Bis zum Freitag ging man im Vatikan und im übrigen Rom davon aus, eines der Hauptprobleme des außerordentlichen Heiligen Jahres seien der zum Teil dramatisch schlechte Zustand der Straßen, der Bürgersteige, der öffentlichen Verkehrsmittel und der Müllentsorgung. Doch seit der Serie islamistischer Attentate in Paris fürchtet man jetzt auch um Roms Sicherheit – vor allem während des Jubeljahres. Und deshalb erklärte Innenminister Angelo Alfano am Montag, dass man noch mehr tun werde, um das heilige Jahr sicher zu machen:
"Neben den Soldaten, die zum Einsatz kommen sollen, etwa 5000, werden wir 700 weitere Sicherheitskräfte für Rom zur Verfügung stellen. Roms Polizeipräfekt wird sämtliche Sicherheitsdienste koordinieren und diese Zusammenarbeit wird jetzt so bald wie möglich anlaufen."
Sehr zur Freude des Vatikans. Dort verlässt man sich zwar auch auf die hauseigene Gendarmerie, die Schweizer Garde und den vatikanischen Geheimdienst, aber eben vor allem auf die Vielzahl von Polizisten und Soldaten, die Italien zur Verfügung stellen wird. Deshalb, erklärte am Sonntag Padre Federico Lombardi, offizieller Sprecher von Papst Franziskus, sehe er keinen Grund, auf das Heilige Jahr zu verzichten. Dass sich der Medienmann des Papstes zu diesem Thema ganz offiziell äußerte, zeigt, dass es im Kirchenstaat in Sachen Jubeljahr das Bedürfnis gibt, ein klares Wort zu sprechen – um jene Stimmen innerhalb der katholischen Kirche zum Schweigen zu bringen, die seit vergangenem Samstag nicht nur hinter vorgehaltener Hand fordern, das Heilige Jahr abzusagen.

*AUFGABE A*
Welche Dinge nennt der Auszug über das Heilige Jahr in Rom, deren teils dramatisch schlechter Zustand bis Freitag als eines der Hauptprobleme galt?
Der Auszug und die Datensätze sind voneinander unabhängiges Material.

*ANGEZEIGTE DATENSÄTZE*
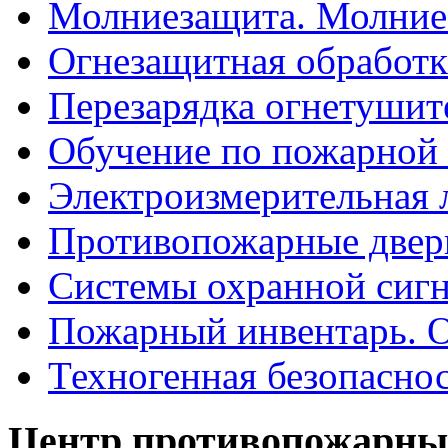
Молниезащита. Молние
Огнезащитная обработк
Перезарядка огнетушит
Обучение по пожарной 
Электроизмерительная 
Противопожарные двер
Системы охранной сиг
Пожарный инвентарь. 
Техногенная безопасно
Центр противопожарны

==

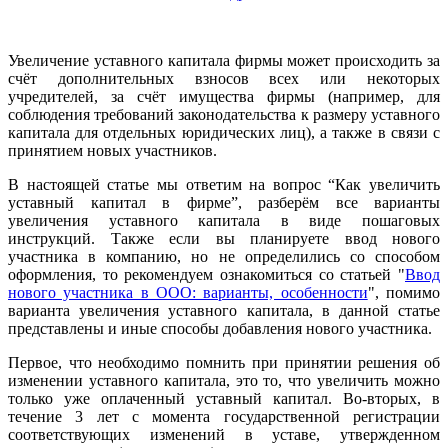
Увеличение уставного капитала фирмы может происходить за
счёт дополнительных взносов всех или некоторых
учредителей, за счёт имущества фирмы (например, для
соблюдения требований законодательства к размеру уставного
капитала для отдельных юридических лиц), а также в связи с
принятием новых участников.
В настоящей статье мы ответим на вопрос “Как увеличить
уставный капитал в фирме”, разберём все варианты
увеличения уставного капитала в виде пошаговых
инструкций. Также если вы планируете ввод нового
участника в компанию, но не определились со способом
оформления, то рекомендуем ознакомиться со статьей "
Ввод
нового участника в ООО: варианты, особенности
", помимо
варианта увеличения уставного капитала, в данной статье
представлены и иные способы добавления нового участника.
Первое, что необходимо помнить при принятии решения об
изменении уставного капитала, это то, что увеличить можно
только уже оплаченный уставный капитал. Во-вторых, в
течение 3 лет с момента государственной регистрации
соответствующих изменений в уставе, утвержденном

*AUFGABE B*
Aktualisiere in den Datensätzen die Zeilen von der Zeile mit „Молниезащита. Молние“ bis einschließlich der Zeile mit „Центр противопожарны“, indem du „Перезарядка“ durch „Заправка“ ersetzt, und gib nur diese Zeilen aus.

*ANTWORT A*
Die Straßen, die Bürgersteige, die öffentlichen Verkehrsmittel und die Müllentsorgung.

*ANTWORT B*
Молниезащита. Молние
Огнезащитная обработк
Заправка огнетушит
Обучение по пожарной 
Электроизмерительная 
Противопожарные двер
Системы охранной сиг
Пожарный инвентарь. 
Техногенная безопасно
Центр противопожарны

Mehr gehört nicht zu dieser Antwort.